== Work instructions ==
Which of the lines below contain the word "watch"? Gather each one and copy it in full.

Extracted data entries:
[start]

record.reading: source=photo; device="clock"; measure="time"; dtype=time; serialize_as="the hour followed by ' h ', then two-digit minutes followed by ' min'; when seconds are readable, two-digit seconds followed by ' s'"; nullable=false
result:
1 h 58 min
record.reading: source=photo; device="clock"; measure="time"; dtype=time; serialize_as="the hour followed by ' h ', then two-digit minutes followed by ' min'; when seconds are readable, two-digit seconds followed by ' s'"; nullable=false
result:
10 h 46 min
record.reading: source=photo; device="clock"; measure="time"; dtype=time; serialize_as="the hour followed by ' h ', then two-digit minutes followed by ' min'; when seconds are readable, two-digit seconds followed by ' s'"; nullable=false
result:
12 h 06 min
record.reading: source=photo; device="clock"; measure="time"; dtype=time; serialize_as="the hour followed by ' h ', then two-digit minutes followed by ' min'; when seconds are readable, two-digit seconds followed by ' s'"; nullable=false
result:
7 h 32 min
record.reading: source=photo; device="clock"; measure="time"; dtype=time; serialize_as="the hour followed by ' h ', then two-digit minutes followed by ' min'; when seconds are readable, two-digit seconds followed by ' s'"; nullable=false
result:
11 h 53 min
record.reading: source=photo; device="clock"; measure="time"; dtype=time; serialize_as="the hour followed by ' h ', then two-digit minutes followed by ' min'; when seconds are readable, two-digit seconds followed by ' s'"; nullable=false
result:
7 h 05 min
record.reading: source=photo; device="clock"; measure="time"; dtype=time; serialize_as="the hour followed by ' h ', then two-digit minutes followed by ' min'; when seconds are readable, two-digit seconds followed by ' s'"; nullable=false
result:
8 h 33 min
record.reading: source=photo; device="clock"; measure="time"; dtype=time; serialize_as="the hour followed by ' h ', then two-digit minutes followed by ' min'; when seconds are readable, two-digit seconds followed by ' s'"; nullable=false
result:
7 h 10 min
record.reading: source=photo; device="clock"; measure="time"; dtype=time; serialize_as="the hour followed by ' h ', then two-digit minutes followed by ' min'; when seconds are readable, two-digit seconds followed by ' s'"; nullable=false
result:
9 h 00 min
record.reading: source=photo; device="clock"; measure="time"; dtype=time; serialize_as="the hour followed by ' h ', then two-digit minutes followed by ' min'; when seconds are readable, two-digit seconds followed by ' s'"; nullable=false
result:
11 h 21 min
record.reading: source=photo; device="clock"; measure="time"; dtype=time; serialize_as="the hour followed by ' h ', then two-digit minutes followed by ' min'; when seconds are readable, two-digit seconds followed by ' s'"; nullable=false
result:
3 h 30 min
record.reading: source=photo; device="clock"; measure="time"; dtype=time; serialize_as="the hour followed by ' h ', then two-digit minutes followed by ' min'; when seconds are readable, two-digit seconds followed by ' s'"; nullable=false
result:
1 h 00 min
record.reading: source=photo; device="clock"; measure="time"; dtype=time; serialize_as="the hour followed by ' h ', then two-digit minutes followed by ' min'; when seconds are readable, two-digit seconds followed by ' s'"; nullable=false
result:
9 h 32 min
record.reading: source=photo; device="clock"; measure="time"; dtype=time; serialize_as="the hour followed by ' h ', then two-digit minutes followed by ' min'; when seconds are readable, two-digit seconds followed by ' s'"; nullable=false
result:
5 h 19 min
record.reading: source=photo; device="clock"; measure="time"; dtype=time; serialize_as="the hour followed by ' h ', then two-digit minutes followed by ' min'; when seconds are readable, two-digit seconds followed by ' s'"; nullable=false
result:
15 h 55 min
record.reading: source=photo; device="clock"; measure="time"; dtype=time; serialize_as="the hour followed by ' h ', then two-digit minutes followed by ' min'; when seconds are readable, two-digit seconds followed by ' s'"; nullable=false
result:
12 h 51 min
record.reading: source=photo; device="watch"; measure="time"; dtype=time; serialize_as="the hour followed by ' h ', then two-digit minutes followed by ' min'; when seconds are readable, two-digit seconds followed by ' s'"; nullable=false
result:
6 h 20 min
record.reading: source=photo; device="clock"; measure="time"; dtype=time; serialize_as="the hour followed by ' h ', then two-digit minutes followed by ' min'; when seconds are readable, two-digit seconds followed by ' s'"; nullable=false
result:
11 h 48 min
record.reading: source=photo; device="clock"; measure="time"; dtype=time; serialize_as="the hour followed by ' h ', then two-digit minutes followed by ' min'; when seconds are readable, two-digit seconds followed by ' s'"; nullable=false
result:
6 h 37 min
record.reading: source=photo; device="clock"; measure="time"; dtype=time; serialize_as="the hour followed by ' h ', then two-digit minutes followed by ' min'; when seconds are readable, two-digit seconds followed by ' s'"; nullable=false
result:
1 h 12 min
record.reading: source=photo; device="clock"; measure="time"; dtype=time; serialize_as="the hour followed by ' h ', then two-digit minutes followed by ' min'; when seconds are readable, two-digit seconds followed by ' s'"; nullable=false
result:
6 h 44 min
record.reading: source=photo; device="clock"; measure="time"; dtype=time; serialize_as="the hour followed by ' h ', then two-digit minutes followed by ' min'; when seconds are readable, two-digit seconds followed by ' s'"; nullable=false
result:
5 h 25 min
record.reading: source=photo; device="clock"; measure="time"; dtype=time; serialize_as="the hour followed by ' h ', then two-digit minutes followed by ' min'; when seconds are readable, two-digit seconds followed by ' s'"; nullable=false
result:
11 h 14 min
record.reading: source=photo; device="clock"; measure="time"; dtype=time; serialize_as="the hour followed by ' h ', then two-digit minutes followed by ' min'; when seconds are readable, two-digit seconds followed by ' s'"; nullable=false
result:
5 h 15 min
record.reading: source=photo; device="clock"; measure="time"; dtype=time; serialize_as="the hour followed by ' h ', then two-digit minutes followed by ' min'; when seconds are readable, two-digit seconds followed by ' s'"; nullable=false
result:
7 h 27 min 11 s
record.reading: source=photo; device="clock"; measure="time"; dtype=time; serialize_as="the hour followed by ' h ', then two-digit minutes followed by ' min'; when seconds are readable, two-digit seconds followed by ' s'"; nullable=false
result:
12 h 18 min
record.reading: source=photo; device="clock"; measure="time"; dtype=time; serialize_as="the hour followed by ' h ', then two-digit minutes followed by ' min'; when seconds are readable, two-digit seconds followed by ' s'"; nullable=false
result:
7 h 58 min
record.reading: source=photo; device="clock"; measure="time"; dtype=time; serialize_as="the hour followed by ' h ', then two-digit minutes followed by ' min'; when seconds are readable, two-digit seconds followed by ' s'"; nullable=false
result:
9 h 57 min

[end]

== Task response ==
record.reading: source=photo; device="watch"; measure="time"; dtype=time; serialize_as="the hour followed by ' h ', then two-digit minutes followed by ' min'; when seconds are readable, two-digit seconds followed by ' s'"; nullable=false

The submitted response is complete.